— Я пришел к тебе как к одному из руководителей ВТО. Командируй в Счастьегорск толкового человека, желательно театрального критика, связанного или с журналом «Театр», или с «Театральной жизнью», а еще лучше — с «Советской культурой», газета оперативней. Я уже говорил с главным редактором, статью в газете он гарантирует, командировать человека туда пока не могут, весь лимит командировочных в этом квартале уже исчерпали.
— Командировать на предмет? — нарочито казенно спросил Кораблинов.
— Посмотреть всего-навсего два спектакля народного театра — «Разбойники» Шиллера и «Русский вопрос» Симонова.
— Думаю, что это не проблема. — Кораблинов сделал пометку в календаре: «Счастьегорск, команд. человека». — Еще что нужно от меня?
— Если бы ты сумел как-нибудь вытащить в Москву или смог сам слетать в Счастьегорск и посмотреть Батурина в роли Карла Моора, то ты мог бы иметь в резерве для своих будущих фильмов актера большого творческого взрыва. Подумай. Я еще в своих рекомендациях тебе ни разу не ошибался.
— Хорошо, подумаю, — устало ответил Кораблинов и на открытой странице календаря сделал приписку: «Батурин — Карл Моор. «Разбойники».
Уже почти с порога, после того как попрощался с Кораблиновым, Волчанский попросил, прикладывая руки к груди:
— Позвони, пожалуйста, Рогову и скажи ему, что ты не от меня, а от кого-то другого слыхал, что в Счастьегорске рабочие парни так украсили свой город, что туда якобы на днях порывается полететь группа иностранных туристов, причастных к искусству. Иначе его не расшевелишь. Он трусоват. Скажи ему, что во Дворце культуры силами рабочих выполнены такие фрески и мозаичные работы, что о них уже говорят как о явлении в искусстве… На мои сигналы этот динозавр никак не реагирует. А о барельефе Ленина, что вырубает на скале рабочий Каракозов, ты скажи напоследок. Уверен, что после твоего звонка он снарядит туда целую экспедицию своих искусствоведов. — Волчанский еще раз, уже в дверях коридора, пожал Кораблинову руку и, раскланиваясь с Серафимой Ивановной, которая в это время вышла из соседней комнаты, спросил: — Позвонишь?

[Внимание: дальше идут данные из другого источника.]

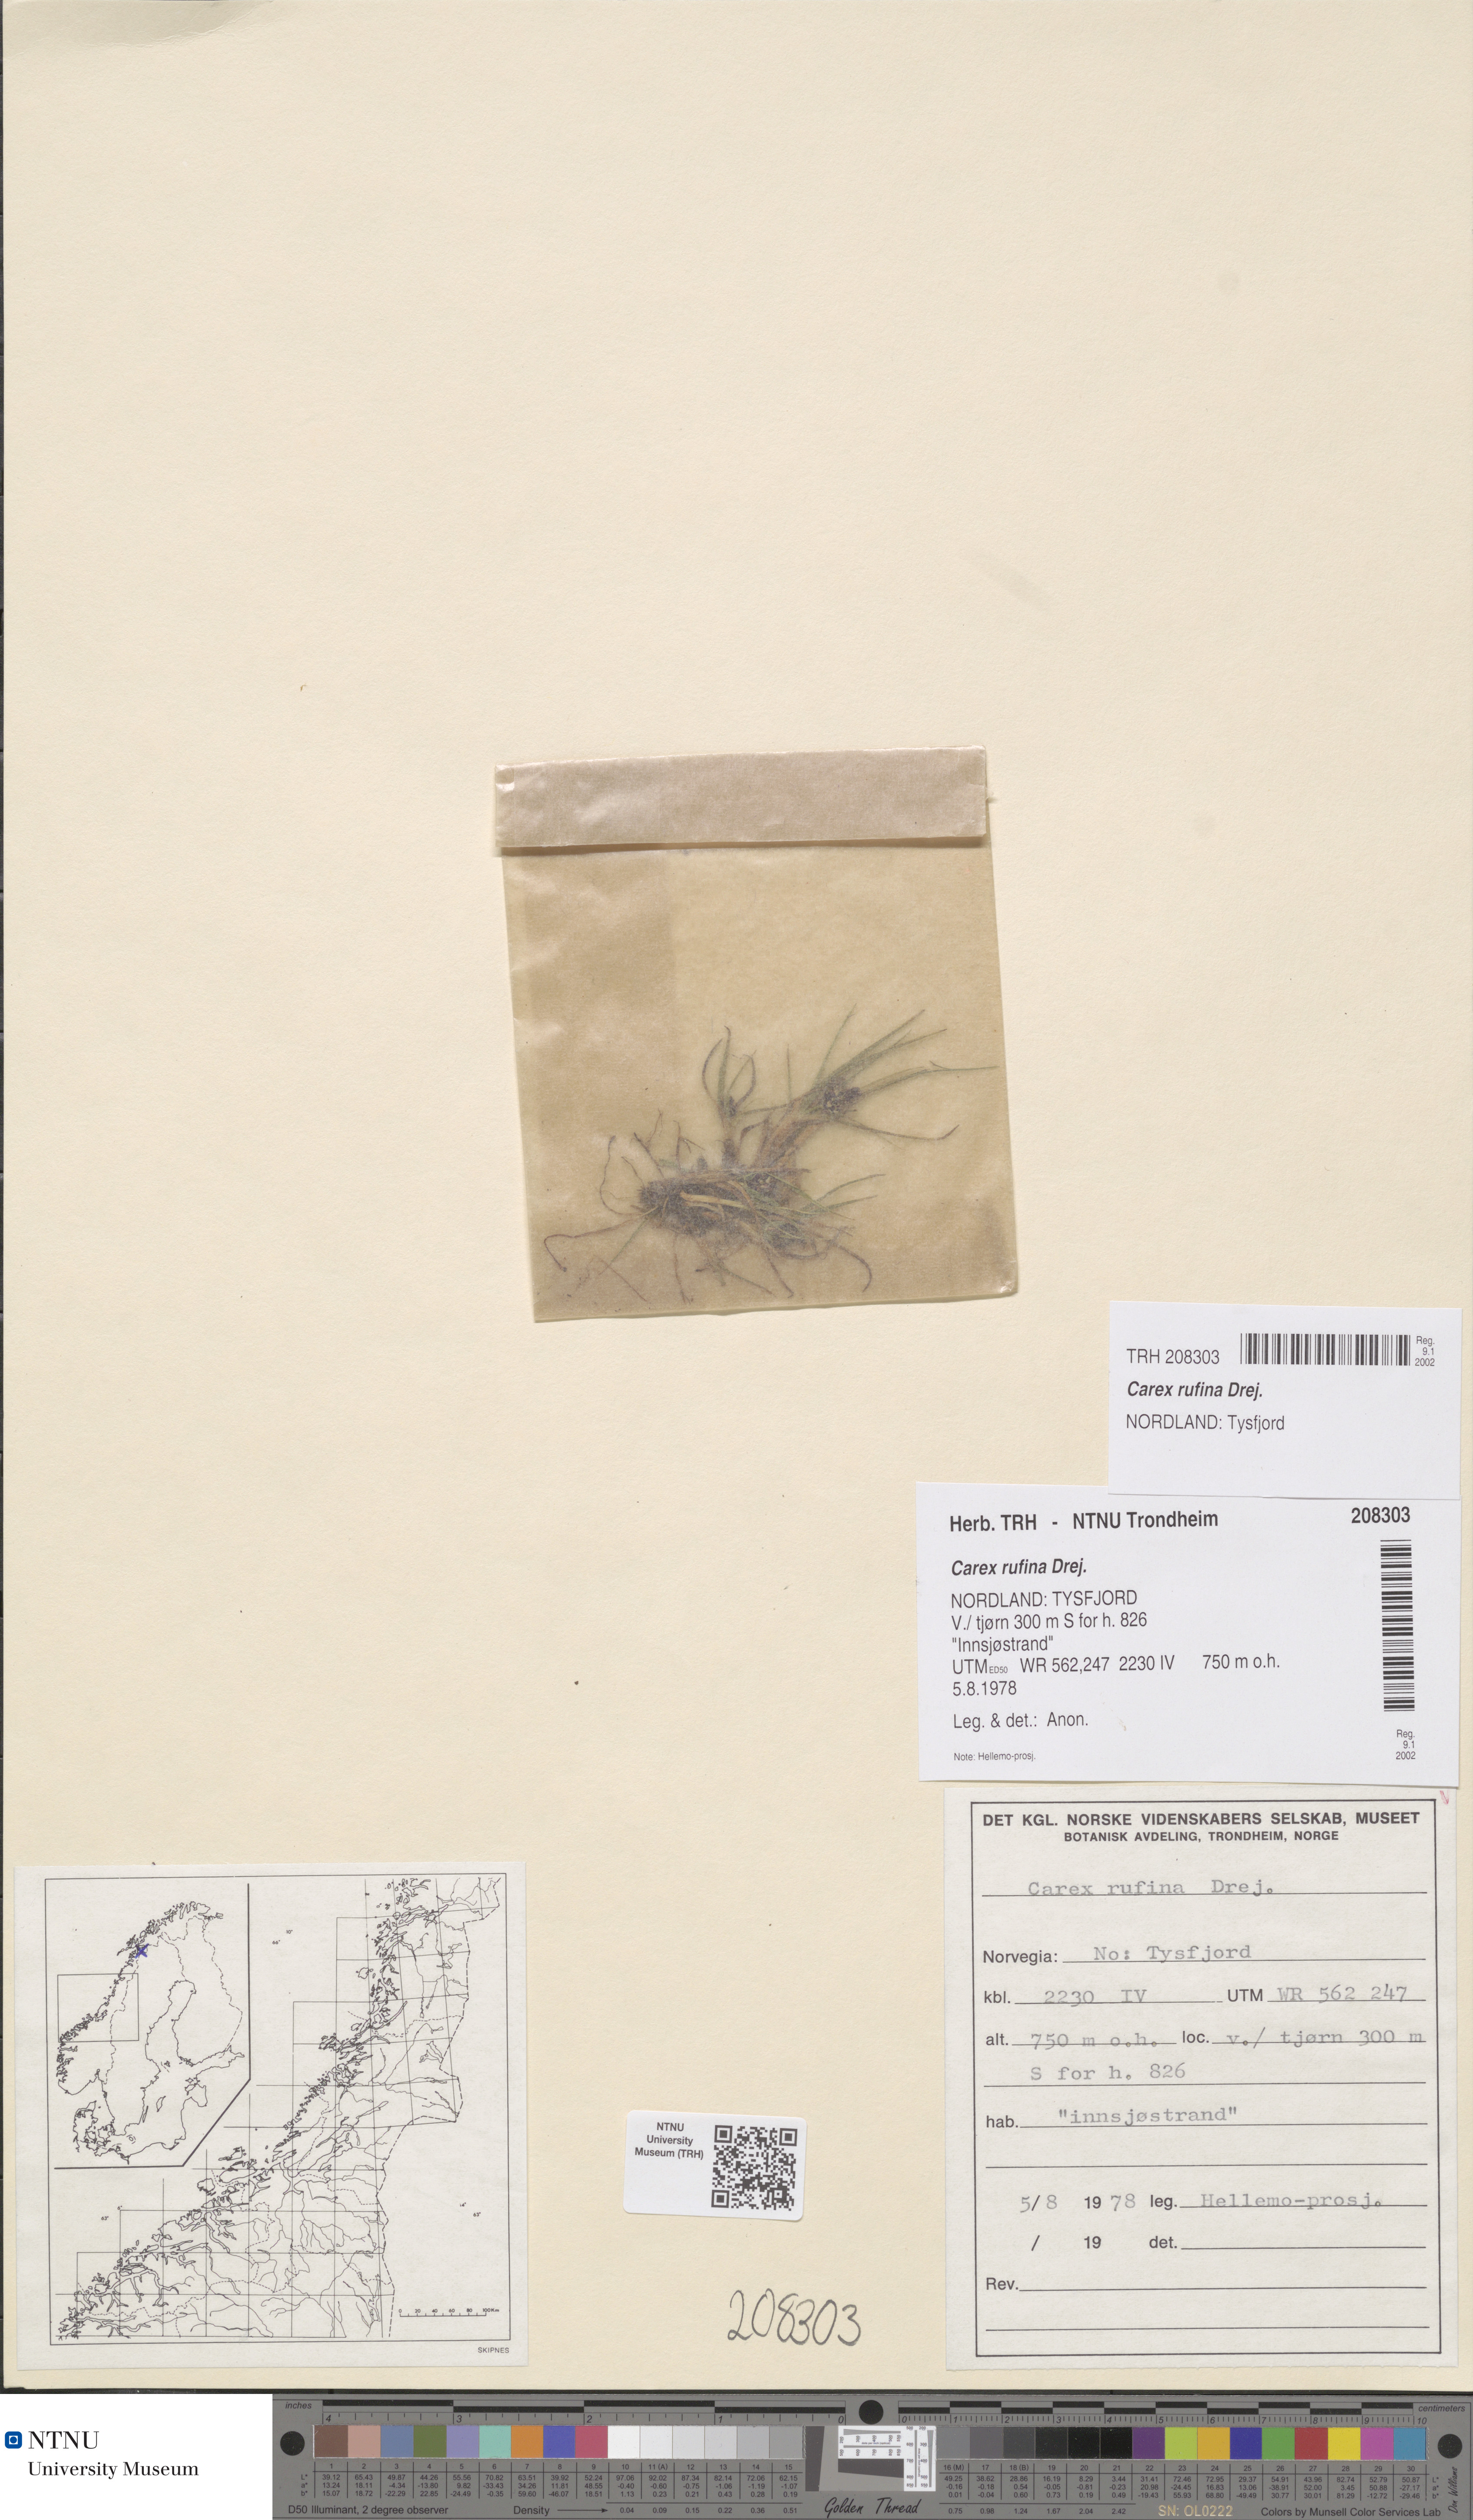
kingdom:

— Позвоню обязательно. Что касается театрального критика, то считай — он уже командирован в Счастьегорск.
Удостоверившись, что Волчанский сел в лифт и хлопнул дверью, Кораблинов вернулся в кабинет и только теперь почувствовал, что он чертовски устал. К тому же последние десять дней в Москве стояла такая жара и духота, что погода сказывалась на самочувствии не только гипертоников, но и молодых, здоровых людей. Никакой репетиции у него сегодня не было. Он просто устал от беседы с Волчанским, в которой тот черпал силы и, кажется, все более и более укреплял свои убеждения, а Кораблинов как-то раздваивался… В чем-то он с Волчанским безраздельно соглашался, а в чем-то не мог разделить его точку зрения, но у него даже не хватало сил до конца выслушивать его аргументы, которые поднимали в душе Кораблинова внутренний протест и принципиальное несогласие.
После ухода Волчанского Кораблинов сел отвечать на неотложные и важные письма. Но не успел он ответить на письмо режиссера «Ленфильма» Рудакова, который приглашал его на главную роль в своем фильме, как раздался телефонный звонок. Звонил Волчанский. Он деликатно извинился за беспокойство и напомнил, что через час по первой программе телевидения будет передаваться самодеятельность одного московского завода, которую стоит посмотреть. И уже перед тем как повесить трубку (закрыв глаза, Кораблинов отчетливо представлял выражение лица Волчанского, который звонил ему из автоматной будки), Волчанский спросил с той значительностью в голосе, которая звучит лишь тогда, когда человек выплескивает из себя крик души:
— Я прошу тебя, Сережа, не вешай трубку, ответь мне всего лишь на один вопрос, который стоит передо мной многие годы.
— Слушаю тебя.
— Что полезнее для народа и для государства: подготовить и вынянчить для искусства два-три десятка профессионалов-чемпионов или приобщить к искусству миллионы?! Ты понимаешь — миллионы!..
Волчанский говорил что-то еще, но Кораблинов уже не слушал его. Он устал от Волчанского. Положив на колени трубку, он сидел, опустив плечи и думая над тем, как бы пожестче и поубедительнее ответить Волчанскому, что в своей недооценке профессионального искусства и в преувеличении роли самодеятельного творчества народа он делает перехлест и впадает в ошибку. И этот ответ пришел. Кораблинов поднес к уху трубку, из которой несся страстный монолог-тирада Волчанского.
— Ты кончил? — оборвал его Кораблинов.
— Да, я кончил! — переведя дух, ответил Волчанский.